Well, I beg to differ. The heroic young man who died did not give his life to create some mythical 'safer, better world' (How? I wonder), but made the greatest sacrifice for his comrades. And what makes me proud to be British has nothing to do with the questionable aims of rulers and governments, who have, let us remember, taken young men into war for centuries.

No, what must make us all hold up our heads is the personal courage of the dead, and the even greater fortitude of the walking wounded who defy the worst enemy of all - despair - and have the will and spirit to create a new life within a maimed body. These are the unbearably young men such as we saw on TV and on the front page yesterday who shrug and say: 'You've got to get on with it.' They take your breath away. Tom James, Andy Allen and Tom Neathway (and so many others) should make us all humble - and I am not sure that we, as a nation, even come close to deserving them.

Weigh it up in your minds. Think of Tom Neathway, determined to walk on 'long legs' (his new artificial limbs) at his medal parade - and achieving it, while his proud father wipes tears away. Remember Andy Allen cradling the newborn son he could, after all, see. Think of the sheer youth of the men and women who sign up for that most old-fashioned of concepts: duty. Think of the dignity and responsibility of officers who lead from the front, and weep when their men die.

Think of the unrecorded acts of heroism which happen every single day in Helmand province. To quote the great war poet Wilfred Owen, who died in World War I: 'These men are worth your tears.'

Compare those truths with the panoply of foolishness which constitutes so much of modern life: the parade of two-bit celebs, and shameless public figures who cling to money and power, and rich City jerks who spend as much on a bottle of vintage wine at lunch as some people can earn in a month, and drunken, porn-obsessed young men and frivolous young women with no thoughts in their heads except the pleasures of today.

To die for that? I don't think so. Yet the very moment when a young man (or woman) rushes forward into hell to try to save a comrade or to recover a dead friend's body - those vital seconds when all thoughts of self are pushed aside and love (yes) takes over - that is when evil is defeated.

That is when the cruelty of the insurgents who made the Improvised Explosive Devices, packing them with dung and dirt to make them more lethal, is countered. 

That is when we recognise that the profound courage and selflessness of ordinary men is this world's most powerful weapon in the eternal struggle with the forces of darkness.

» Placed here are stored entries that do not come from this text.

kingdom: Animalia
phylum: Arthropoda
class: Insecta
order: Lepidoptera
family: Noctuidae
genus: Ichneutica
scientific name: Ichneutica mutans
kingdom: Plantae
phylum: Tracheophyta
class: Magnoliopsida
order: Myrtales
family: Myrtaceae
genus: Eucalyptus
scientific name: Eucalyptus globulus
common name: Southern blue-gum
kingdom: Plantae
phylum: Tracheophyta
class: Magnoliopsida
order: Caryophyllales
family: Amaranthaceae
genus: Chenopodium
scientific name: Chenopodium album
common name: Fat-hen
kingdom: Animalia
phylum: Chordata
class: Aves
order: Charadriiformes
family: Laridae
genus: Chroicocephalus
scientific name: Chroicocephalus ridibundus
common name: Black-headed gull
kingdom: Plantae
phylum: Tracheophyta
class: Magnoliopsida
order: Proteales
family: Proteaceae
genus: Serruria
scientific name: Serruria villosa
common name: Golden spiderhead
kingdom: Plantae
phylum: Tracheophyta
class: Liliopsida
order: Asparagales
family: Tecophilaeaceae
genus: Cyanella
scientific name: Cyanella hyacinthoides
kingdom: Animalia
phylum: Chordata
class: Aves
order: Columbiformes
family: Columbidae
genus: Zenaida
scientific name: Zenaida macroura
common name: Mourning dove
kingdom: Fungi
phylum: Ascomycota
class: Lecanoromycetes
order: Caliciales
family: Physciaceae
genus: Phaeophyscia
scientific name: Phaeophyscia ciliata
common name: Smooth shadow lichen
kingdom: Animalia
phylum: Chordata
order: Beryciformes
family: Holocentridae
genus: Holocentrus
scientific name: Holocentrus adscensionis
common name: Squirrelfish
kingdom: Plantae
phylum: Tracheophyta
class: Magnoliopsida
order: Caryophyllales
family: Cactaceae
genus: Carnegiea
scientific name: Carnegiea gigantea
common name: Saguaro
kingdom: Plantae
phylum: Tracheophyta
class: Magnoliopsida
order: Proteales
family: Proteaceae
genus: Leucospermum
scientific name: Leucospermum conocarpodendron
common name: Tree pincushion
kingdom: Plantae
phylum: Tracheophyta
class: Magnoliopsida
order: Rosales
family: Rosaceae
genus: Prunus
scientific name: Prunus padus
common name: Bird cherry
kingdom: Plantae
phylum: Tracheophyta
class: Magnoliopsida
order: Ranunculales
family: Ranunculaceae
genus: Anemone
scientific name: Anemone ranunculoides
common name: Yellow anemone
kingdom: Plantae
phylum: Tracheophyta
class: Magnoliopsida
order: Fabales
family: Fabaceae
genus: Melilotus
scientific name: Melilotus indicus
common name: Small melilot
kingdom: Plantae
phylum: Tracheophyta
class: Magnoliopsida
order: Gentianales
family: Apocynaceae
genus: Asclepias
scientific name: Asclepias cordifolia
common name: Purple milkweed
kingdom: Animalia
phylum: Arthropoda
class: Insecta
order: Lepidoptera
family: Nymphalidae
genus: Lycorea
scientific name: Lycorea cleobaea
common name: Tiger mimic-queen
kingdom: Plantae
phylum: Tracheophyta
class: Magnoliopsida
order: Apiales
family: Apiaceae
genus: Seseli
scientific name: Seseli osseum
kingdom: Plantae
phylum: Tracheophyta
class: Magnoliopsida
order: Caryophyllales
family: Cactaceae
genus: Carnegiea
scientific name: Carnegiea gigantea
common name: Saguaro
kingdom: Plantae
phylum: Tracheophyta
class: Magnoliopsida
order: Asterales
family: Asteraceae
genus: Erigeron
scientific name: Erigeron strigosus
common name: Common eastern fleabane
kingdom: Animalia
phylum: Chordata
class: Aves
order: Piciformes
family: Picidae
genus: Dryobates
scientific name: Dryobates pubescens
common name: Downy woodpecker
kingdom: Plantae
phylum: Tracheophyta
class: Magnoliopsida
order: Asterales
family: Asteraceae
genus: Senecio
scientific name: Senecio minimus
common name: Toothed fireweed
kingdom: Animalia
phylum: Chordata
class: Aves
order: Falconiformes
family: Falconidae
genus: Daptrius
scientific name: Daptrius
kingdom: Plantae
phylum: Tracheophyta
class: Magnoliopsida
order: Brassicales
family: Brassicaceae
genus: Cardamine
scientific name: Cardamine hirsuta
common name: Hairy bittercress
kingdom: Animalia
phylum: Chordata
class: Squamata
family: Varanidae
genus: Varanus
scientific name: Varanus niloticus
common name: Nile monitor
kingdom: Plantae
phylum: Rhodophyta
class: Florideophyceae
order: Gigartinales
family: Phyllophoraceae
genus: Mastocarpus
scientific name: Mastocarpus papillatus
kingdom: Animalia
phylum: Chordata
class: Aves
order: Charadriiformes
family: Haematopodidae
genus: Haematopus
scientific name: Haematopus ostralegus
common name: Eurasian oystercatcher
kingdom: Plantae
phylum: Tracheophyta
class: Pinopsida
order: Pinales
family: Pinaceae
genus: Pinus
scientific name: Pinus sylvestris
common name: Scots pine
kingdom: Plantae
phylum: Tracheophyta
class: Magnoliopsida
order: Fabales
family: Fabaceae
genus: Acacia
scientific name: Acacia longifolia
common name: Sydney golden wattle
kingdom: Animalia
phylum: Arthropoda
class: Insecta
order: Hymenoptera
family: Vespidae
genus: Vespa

And that is when we are reminded, with an awful clarity, that we still have magnificent young people in this country for whom the words 'duty' and 'honour' still mean something.

Of course, heroism is not confined to the battlefield. In the television documentary we saw Andy's mum, Linda Allen, struggling to come to terms with what had happened to her precious son, and reflecting that had she been able to foresee his suffering, she might never had had children. Yet she was there at his side, supporting him even in his moments of depression, and any mother could identify with her stoicism. What about the big smile on the face of Andy's young partner as she carried their son in to see him?

And the joy of the dedicated medics when the patient finally achieved another small personal goal? The way they turned what's agonising into a challenge and a game.

Oh yes, it is the nobility of ordinary people who become extraordinary which makes me so proud of the country
They, the soldiers and their loved ones represent what is finest about humanity. We, sitting at home with our opinions about war and its justifications, have only to look at the picture of Tom James to fall silent. Let us see the wounded limbs of our boys. Let us wish them every comfort in our hearts, and support all the charities which seek to provide for them.

This is the only way we can begin to understand what is being endured in the hell-hole of Afghanistan - and honour all the more those who face it, and its consequences, with such astonishing courage.